The organization of the event prompted the LDS church to release a statement to the Deseret News saying, “We applaud the LoveLoud Festival for LGBTQ Youth’s aim to bring people together to address teen safety and to express respect and love for all of God’s children. We join our voice with all who come together to foster a community of inclusion in which no one is mistreated because of who they are or what they believe.”
“We share common beliefs, among them the pricelessness of our youth and the value of families,” the statement continued. “We earnestly hope this festival and other related efforts can build respectful communication, better understanding and civility as we all learn from each other.”
Reynolds organized the event regarding a study released in 2017. The rate of youth ages 10 to 17 dying by suicide in Utah has increased an average of 22.8 percent each year from 2011 to 2015. Nationally, the rate increased an average of 6 percent over the same time period.
The study found suicide to be more common among sexual minority youth compared to heterosexual youth. It also found that over half of Utahns are affiliated with the LDS church. No correlation was found between the two.

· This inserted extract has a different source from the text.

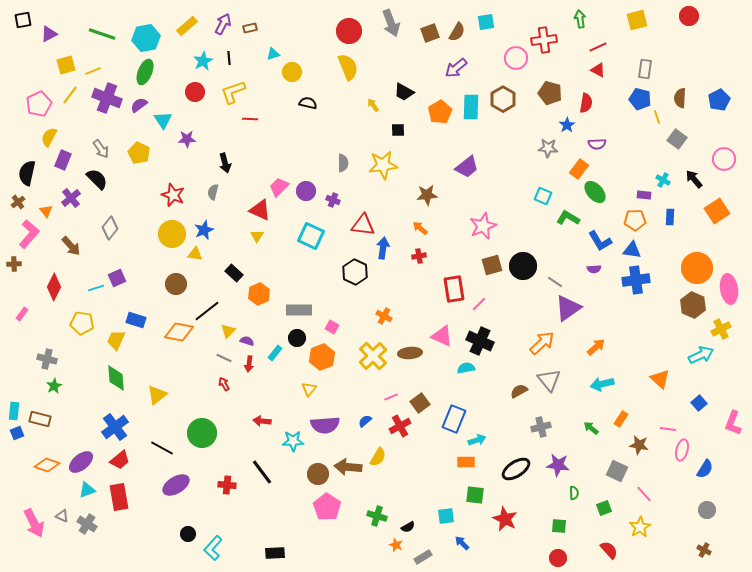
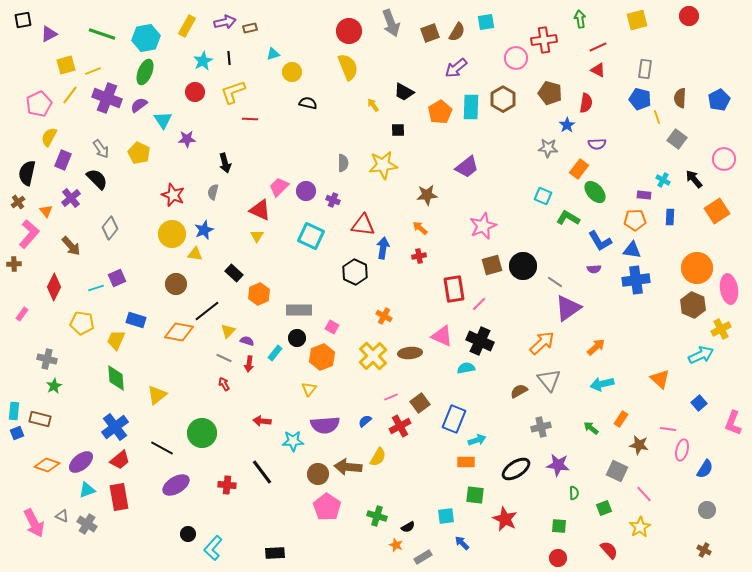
purple arrow at (223, 24): moved 2 px right, 2 px up; rotated 50 degrees clockwise
yellow rectangle at (187, 26): rotated 20 degrees counterclockwise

Reynolds reached out to Tyler Glenn, the lead singer of Neon Trees, to start the LoveLoud Festival. Glenn served an LDS mission in Nebraska, crossing paths with Reynolds. Glenn moved to Provo, Utah in 2005 and started his band, Neon Trees.
The first showing of the documentary was released at the Sundance festival on Jan. 20.
The show started at 8:45 at night, and I thought to myself, “No way am I going to make it through this entire movie,” but it kept me on the edge of my seat the whole time. I shed a few tears (okay, like a billion) and hung on to every word.
I have never seen a movie openly challenge the LDS church in the way I saw Reynolds do. In no way did Reynolds talk bad about the church or tell them they were wrong. He simply asked them to do better.
Reynolds used his experience with the church and the experience of LGBTQ+ youth to motivate his movement. The documentary highlighted tragic and motivational stories within the LDS and LGBTQ+ community to give proof to why Reynolds is using his voice to create this movement.
This documentary made me appreciate Reynolds for using his platform to create a voice for this issue. These issues within the LDS community are often overlooked by the general population, butby using his voice, Reynolds is bringing the awareness to the general population.
In a Q&A following the screening, Reynolds said his crew is working to get the film in Utah theaters.